> [Instructions to follow] Only lines with the string "middle" should be returned from the data below.

»»

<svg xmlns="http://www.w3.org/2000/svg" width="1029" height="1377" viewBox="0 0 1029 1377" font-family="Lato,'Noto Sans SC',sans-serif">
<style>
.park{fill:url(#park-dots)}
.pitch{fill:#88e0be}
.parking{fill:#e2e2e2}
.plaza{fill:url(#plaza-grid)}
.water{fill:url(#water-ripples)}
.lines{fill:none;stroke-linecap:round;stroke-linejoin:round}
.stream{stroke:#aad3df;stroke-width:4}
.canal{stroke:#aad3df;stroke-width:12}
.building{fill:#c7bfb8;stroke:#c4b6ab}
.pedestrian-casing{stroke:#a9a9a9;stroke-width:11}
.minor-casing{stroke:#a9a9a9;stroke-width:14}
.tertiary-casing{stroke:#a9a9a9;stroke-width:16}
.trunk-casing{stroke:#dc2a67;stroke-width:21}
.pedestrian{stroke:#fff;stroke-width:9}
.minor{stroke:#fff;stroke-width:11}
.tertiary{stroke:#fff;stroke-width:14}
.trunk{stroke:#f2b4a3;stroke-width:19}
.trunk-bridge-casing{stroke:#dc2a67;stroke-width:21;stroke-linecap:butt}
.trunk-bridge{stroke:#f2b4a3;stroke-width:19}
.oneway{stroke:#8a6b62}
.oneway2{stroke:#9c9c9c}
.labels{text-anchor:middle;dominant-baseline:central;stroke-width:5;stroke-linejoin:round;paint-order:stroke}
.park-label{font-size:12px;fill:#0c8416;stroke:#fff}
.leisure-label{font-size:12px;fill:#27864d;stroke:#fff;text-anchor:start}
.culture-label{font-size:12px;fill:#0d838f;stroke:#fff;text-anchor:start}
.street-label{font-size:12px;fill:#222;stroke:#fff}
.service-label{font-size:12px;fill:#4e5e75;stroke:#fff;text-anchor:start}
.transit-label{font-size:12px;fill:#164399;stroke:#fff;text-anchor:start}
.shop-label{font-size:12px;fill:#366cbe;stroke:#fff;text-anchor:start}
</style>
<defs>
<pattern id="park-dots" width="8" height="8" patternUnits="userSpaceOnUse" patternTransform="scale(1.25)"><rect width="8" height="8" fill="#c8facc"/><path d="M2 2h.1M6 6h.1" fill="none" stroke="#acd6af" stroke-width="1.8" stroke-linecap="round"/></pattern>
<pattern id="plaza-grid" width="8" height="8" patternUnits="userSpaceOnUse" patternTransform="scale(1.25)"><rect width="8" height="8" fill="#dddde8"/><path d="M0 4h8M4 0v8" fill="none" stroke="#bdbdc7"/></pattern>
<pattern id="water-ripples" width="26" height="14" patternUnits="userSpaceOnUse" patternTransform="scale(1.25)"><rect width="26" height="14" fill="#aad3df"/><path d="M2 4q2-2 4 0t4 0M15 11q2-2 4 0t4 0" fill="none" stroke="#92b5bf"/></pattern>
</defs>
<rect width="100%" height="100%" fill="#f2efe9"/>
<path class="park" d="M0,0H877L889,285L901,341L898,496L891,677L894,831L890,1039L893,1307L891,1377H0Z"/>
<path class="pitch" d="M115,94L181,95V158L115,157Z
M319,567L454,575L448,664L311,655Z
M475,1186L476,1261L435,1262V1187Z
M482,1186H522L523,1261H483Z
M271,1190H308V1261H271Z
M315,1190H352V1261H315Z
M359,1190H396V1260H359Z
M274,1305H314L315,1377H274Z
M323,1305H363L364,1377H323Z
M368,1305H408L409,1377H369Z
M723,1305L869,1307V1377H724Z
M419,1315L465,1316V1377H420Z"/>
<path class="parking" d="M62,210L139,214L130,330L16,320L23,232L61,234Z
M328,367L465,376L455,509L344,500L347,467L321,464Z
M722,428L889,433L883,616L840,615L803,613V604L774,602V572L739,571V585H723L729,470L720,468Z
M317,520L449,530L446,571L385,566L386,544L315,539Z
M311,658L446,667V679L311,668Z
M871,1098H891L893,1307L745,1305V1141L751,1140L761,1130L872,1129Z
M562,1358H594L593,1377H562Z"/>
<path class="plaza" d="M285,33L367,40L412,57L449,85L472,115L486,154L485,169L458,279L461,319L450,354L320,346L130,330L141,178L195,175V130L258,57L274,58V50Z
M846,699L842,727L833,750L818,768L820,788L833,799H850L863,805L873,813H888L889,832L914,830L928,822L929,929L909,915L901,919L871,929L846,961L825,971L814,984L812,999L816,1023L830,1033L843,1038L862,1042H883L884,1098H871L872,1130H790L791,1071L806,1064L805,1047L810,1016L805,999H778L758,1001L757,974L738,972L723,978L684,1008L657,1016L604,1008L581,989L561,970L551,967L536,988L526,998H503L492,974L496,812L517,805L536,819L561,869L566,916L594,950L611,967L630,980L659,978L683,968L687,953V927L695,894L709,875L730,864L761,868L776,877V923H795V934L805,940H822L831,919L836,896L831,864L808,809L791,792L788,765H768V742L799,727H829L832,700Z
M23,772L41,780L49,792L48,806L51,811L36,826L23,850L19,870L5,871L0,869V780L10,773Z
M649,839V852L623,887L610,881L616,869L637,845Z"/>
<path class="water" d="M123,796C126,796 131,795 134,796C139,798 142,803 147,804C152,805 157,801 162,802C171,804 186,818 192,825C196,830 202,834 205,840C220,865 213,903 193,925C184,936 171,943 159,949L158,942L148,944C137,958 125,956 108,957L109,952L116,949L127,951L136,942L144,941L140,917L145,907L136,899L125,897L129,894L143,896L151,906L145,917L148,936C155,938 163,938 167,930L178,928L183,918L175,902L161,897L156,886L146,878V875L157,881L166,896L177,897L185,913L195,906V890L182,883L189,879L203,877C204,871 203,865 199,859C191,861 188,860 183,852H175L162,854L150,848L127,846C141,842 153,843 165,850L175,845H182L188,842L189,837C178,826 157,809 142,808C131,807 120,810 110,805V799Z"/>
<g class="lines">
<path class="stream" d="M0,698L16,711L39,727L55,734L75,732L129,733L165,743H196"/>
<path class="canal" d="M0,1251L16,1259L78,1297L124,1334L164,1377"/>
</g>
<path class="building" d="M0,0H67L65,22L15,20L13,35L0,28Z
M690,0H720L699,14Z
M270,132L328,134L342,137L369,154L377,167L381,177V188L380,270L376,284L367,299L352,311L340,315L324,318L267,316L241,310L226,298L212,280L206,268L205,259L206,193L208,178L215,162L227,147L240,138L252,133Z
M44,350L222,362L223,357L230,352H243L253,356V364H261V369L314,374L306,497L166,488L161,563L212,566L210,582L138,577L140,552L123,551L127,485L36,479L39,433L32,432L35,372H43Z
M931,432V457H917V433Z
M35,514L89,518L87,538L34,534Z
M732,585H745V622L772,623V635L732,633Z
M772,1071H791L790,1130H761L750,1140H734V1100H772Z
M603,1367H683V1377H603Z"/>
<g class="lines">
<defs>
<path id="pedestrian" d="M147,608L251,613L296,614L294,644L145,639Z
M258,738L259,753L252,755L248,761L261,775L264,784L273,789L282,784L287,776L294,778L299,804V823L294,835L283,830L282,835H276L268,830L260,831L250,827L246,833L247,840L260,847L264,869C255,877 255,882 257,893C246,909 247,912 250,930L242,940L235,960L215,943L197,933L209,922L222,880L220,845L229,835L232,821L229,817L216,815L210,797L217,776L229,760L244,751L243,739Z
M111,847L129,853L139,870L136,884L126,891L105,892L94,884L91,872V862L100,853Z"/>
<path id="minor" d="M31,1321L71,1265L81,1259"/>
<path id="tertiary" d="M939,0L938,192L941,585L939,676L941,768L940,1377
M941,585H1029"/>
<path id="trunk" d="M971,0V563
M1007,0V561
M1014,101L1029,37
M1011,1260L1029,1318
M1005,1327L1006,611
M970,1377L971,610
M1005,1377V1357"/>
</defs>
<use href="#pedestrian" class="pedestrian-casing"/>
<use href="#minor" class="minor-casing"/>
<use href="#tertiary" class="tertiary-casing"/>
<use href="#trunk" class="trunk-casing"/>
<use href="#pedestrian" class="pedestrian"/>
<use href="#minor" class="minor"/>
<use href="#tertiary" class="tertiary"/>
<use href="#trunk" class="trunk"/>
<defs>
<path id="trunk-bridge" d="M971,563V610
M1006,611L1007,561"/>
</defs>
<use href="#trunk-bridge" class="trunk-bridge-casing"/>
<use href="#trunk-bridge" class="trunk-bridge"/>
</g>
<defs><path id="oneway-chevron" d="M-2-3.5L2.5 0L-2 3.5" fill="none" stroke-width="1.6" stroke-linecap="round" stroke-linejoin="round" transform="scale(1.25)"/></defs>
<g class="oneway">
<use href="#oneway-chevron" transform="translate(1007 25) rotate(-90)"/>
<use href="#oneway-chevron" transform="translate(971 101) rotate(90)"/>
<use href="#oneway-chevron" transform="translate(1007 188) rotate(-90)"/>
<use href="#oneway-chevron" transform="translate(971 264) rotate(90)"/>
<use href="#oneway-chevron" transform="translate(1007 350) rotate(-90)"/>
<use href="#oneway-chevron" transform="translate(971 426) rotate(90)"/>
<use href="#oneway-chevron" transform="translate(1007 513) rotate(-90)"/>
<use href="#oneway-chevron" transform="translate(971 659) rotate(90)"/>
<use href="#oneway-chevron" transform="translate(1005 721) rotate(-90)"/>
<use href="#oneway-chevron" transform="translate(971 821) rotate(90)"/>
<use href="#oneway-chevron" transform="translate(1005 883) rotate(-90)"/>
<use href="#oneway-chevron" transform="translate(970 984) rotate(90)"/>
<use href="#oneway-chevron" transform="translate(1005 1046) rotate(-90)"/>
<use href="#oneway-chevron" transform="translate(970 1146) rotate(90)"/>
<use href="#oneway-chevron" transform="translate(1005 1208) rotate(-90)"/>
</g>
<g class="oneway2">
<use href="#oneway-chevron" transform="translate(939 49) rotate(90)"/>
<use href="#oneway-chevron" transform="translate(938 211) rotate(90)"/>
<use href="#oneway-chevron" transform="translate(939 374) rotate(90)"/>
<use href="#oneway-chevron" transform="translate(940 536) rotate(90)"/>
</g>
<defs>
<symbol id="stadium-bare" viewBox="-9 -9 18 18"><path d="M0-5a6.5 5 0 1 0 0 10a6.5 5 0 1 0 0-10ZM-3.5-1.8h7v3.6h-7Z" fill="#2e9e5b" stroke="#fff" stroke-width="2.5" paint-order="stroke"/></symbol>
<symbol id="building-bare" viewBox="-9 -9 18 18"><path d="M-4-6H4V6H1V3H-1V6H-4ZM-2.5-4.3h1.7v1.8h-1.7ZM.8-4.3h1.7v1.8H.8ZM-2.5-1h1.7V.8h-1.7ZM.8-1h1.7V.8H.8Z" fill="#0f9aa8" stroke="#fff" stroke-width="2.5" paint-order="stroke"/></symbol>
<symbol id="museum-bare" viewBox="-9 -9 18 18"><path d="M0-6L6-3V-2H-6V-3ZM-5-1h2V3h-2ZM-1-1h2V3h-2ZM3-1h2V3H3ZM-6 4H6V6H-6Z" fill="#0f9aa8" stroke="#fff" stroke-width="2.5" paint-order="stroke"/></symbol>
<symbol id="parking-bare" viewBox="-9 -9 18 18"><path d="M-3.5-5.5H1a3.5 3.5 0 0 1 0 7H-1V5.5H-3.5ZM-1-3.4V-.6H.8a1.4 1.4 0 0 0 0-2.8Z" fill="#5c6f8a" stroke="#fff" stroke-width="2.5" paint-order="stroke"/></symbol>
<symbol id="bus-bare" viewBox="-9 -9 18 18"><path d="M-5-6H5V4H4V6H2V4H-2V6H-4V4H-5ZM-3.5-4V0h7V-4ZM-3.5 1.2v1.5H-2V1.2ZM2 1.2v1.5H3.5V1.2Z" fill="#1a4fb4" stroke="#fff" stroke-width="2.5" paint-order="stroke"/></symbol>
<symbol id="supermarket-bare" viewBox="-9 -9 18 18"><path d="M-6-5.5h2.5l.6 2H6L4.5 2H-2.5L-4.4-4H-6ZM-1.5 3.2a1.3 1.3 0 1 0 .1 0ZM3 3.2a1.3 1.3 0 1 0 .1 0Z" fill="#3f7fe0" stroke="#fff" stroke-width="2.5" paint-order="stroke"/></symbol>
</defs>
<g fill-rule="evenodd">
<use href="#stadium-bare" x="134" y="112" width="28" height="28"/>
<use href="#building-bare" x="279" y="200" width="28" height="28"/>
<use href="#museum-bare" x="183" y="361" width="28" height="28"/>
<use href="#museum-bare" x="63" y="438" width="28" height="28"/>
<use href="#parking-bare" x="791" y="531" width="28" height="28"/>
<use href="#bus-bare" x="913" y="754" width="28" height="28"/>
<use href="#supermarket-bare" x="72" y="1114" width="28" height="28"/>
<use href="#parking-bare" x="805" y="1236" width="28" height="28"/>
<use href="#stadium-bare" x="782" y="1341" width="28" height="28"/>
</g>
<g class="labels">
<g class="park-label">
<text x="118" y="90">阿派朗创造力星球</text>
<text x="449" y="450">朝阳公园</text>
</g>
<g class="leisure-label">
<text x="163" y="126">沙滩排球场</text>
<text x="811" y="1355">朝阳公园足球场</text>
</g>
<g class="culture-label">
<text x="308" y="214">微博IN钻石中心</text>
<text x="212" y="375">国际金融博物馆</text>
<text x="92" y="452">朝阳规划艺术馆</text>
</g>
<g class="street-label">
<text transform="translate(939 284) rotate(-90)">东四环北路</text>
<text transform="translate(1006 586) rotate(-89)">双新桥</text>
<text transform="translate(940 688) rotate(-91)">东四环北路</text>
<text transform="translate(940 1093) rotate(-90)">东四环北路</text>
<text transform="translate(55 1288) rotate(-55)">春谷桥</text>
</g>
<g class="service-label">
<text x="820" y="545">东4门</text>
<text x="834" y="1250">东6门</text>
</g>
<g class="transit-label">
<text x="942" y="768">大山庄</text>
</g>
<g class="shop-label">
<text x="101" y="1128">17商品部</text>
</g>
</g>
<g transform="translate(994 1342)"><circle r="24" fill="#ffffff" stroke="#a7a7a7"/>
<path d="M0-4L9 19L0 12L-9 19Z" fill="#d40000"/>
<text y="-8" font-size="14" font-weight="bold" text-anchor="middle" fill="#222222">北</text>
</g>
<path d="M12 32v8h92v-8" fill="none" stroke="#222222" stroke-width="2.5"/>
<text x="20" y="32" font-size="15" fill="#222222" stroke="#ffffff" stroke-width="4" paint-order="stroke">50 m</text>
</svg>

««

> [Output of the exercise]
.labels{text-anchor:middle;dominant-baseline:central;stroke-width:5;stroke-linejoin:round;paint-order:stroke}
<text y="-8" font-size="14" font-weight="bold" text-anchor="middle" fill="#222222">北</text>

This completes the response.